Польское Наследство - Владимир Романовский
Шрифт:
Интервал:
Закладка:
Сперва Гостемил подумал, что Свистун успел ускользнуть, но, окинув помещение взглядом, увидел главаря разбойников, жмущегося к стене. В суматохе его задели топором – повредили бедро. Свистун пытался, хромая, идти в правильном направлении – к двери. Гостемил шагом дошел до него и ухватил за шкирку левой рукой.
– Надеюсь, в нас никто не будет стрелять, когда мы отсюда выйдем, – сказал он.
Свистун застонал. Гостемил еще раз оглядел помещение. Оставив Свистуна, он подошел к печи, потрогал стоящий рядом с ней закупоренный кувшин, принюхался.
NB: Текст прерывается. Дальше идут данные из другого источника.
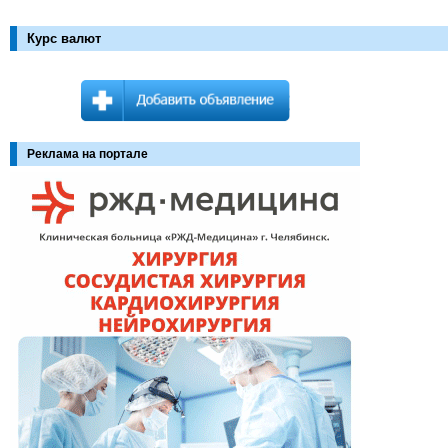
Курс валют
Реклама на портале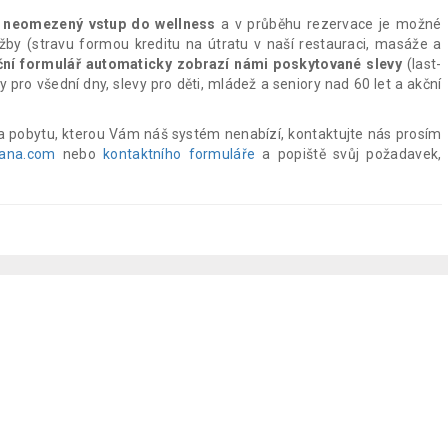
a neomezený vstup do wellness
a v průběhu rezervace je možné
žby (stravu formou kreditu na útratu v naší restauraci, masáže a
ní formulář automaticky zobrazí námi poskytované slevy
(last-
vy pro všední dny, slevy pro děti, mládež a seniory nad 60 let a akční
a pobytu, kterou Vám náš systém nenabízí, kontaktujte nás prosím
jana.com
nebo
kontaktního formuláře
a popiště svůj požadavek,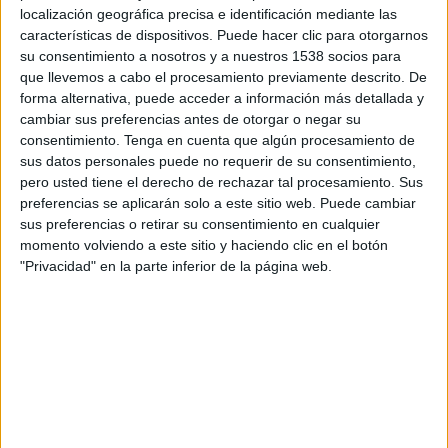
12:00
Veikkausliiga
localización geográfica precisa e identificación mediante las
características de dispositivos. Puede hacer clic para otorgarnos
SJK Seinäjoki
su consentimiento a nosotros y a nuestros 1538 socios para
Lahti FC
que llevemos a cabo el procesamiento previamente descrito. De
forma alternativa, puede acceder a información más detallada y
OneFootball PPV
cambiar sus preferencias antes de otorgar o negar su
consentimiento.
Tenga en cuenta que algún procesamiento de
Lunes, 31/8/2026
sus datos personales puede no requerir de su consentimiento,
pero usted tiene el derecho de rechazar tal procesamiento. Sus
12:00
Veikkausliiga
preferencias se aplicarán solo a este sitio web. Puede cambiar
sus preferencias o retirar su consentimiento en cualquier
AC Oulu
momento volviendo a este sitio y haciendo clic en el botón
SJK Seinäjoki
"Privacidad" en la parte inferior de la página web.
OneFootball PPV
DATOS ESTADÍSTICOS DEL EQUIPO SJK SEINÄJOKI EN
TELEVISIÓN EN VENEZUELA
A fecha de hoy
9/8/2026
y desde que esta web recoge los datos
estadísticos de cuándo y dónde se transmiten los partidos de
Fútbol
del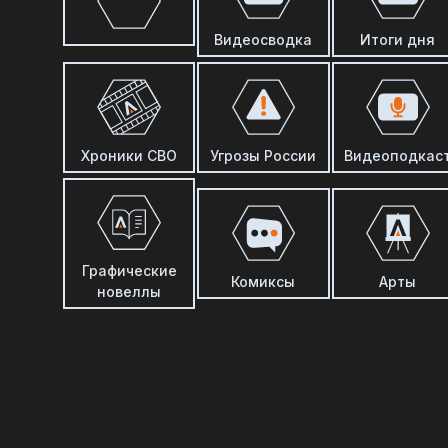
Видеосводка
Итоги дня
Хроники СВО
Угрозы России
Видеоподкас
Графические
Комиксы
Арты
новеллы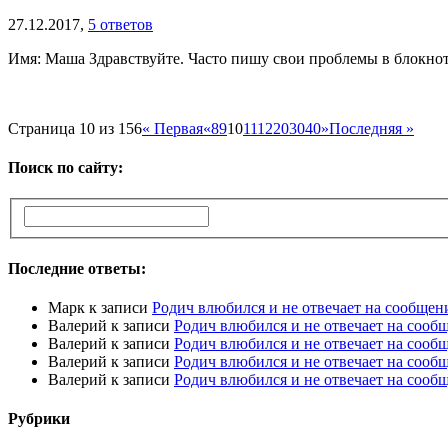
27.12.2017,
5 ответов
Имя: Маша Здравствуйте. Часто пишу свои проблемы в блокноте 
Страница 10 из 156
« Первая
«
8
9
10
11
12
20
30
40
»
Последняя »
Поиск по сайту:
Последние ответы:
Марк
к записи
Родич влюбился и не отвечает на сообщен
Валерий
к записи
Родич влюбился и не отвечает на сооб
Валерий
к записи
Родич влюбился и не отвечает на сооб
Валерий
к записи
Родич влюбился и не отвечает на сооб
Валерий
к записи
Родич влюбился и не отвечает на сооб
Рубрики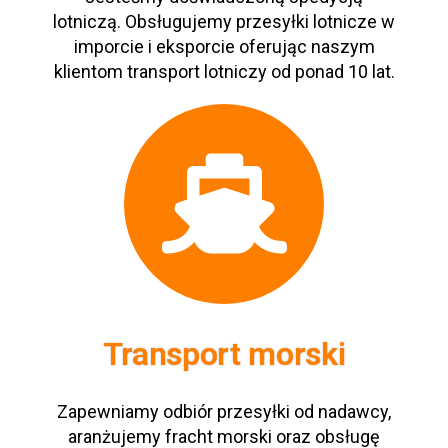
lotniczą. Obsługujemy przesyłki lotnicze w
imporcie i eksporcie oferując naszym
klientom transport lotniczy od ponad 10 lat.
Transport morski
Zapewniamy odbiór przesyłki od nadawcy,
aranżujemy fracht morski oraz obsługę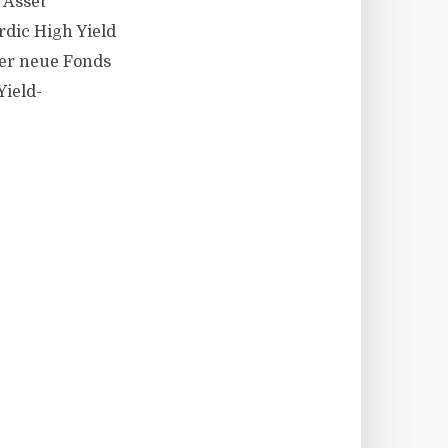
 Asset
dic High Yield
er neue Fonds
Yield-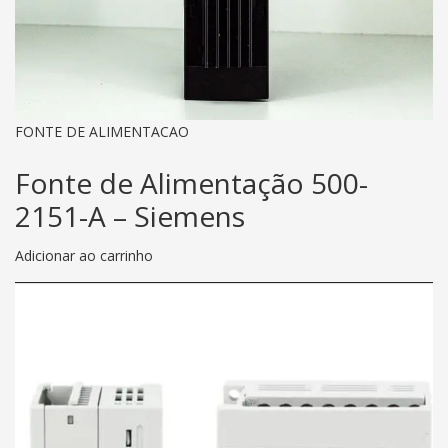
FONTE DE ALIMENTACAO
Fonte de Alimentação 500-
2151-A – Siemens
Adicionar ao carrinho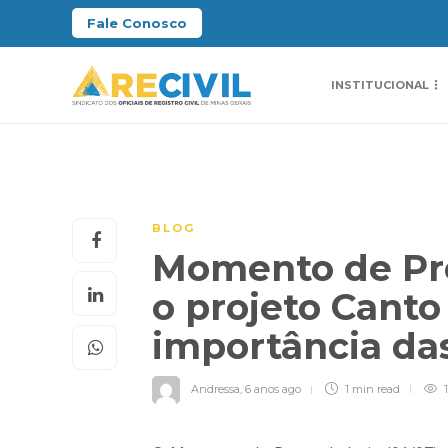
Fale Conosco
INSTITUCIONAL
BLOG
Momento de Pro
o projeto Canto
importância da
Andressa
,
6 anos ago
1 min
read
1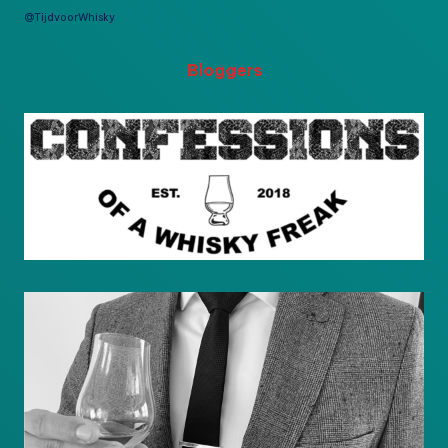
@TijdvoorWhisky
Bloggers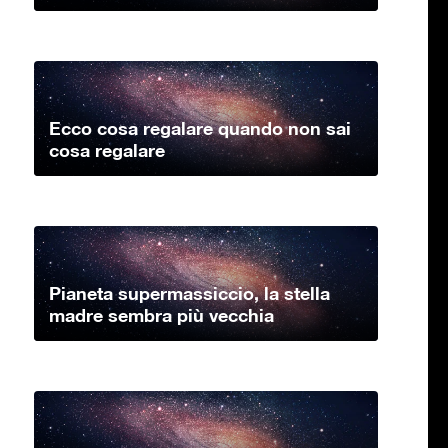
Ecco cosa regalare quando non sai
cosa regalare
Pianeta supermassiccio, la stella
madre sembra più vecchia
Вложив сверд в ножны, он поднял кувшин и с размаху жахнул его об пол. Черная густая жижа разлилась по полу. Вынув из печи тлеющий уголек, Гостемил кинул его в жижу. Загорелось ярко и весело. Гостемил отступил, некоторое время смотрел на языки пламени, а затем снова подошел к Свистуну.
– Пойдем, что ли, – сказал он просто.
Свистун молчал. Гостемил вывел его, ковыляющего и постанывающего, из дома и потащил к стойлам. Свистун перестал передвигать ногами, но это не замедлило Гостемила – взяв главаря за предплечье, он доволок его до нужного стойла и бросил на траву.
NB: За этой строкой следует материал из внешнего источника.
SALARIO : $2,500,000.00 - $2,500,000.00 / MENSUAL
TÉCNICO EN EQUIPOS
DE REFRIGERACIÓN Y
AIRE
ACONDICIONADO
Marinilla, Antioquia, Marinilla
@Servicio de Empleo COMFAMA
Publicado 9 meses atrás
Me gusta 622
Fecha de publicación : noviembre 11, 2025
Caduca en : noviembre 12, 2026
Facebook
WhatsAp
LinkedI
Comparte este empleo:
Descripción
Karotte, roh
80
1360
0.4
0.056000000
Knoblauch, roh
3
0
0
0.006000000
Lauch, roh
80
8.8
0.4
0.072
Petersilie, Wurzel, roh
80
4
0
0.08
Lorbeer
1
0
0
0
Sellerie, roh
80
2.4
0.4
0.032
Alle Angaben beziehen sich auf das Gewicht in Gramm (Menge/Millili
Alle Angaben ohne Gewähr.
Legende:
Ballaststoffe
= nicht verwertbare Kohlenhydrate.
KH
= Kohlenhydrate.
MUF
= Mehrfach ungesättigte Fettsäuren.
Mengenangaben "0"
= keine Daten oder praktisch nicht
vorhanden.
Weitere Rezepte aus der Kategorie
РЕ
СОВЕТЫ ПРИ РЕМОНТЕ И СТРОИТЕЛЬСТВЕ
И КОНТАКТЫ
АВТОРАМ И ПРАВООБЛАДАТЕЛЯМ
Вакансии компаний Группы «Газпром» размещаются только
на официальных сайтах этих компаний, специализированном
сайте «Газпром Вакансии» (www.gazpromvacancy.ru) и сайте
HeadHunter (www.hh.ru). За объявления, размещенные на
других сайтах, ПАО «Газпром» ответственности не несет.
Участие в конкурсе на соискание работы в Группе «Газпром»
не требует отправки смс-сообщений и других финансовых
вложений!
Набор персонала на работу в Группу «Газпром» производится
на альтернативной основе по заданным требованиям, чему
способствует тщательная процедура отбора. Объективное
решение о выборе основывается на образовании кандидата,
– Болярин, – сказал Свистун, мыча, но и усмехаясь недобро. – Болярин, я сдохну сейчас, у меня бедро кровоточит. Мне нужно перевязать бедро.
– Сдохнешь – не велика беда, – заверил его Гостемил.
Отвязав коня, он перекинул Свистуна через седло и, придерживая его, чтобы не сполз, направился к Сраному Мосту. Оглянувшись еще раз на дом – в окнах первого уровня полыхал огонь – Гостемил ступил на насыпь и двинулся вперед быстрым шагом. Конь, возможно осознав важность происходящего, не фыркал, не упирался, и даже не очень шевелил боками – возможно, помогал Гостемилу, следил, чтобы Свистун не свалился.
Пришедшие в сознание стали выбегать из дома, а уже выбежавшие опомнились. У кого-то оказался в руках лук, и он побежал за Гостемилом – но над болотом поднялся густой туман, а преследовать и, стало быть, приближаться, к Гостемилу никто не захотел.
Вскоре весь дом охватило пламя, и перекинулось бы на лес, но еще некоторое время спустя пошел сильный дождь. Перекрытия первого уровня успели хорошо прогореть, и вскоре второй уровень и крыша рухнули вниз, увлекая за собой часть передней стены. Семидуб пришел в негодность.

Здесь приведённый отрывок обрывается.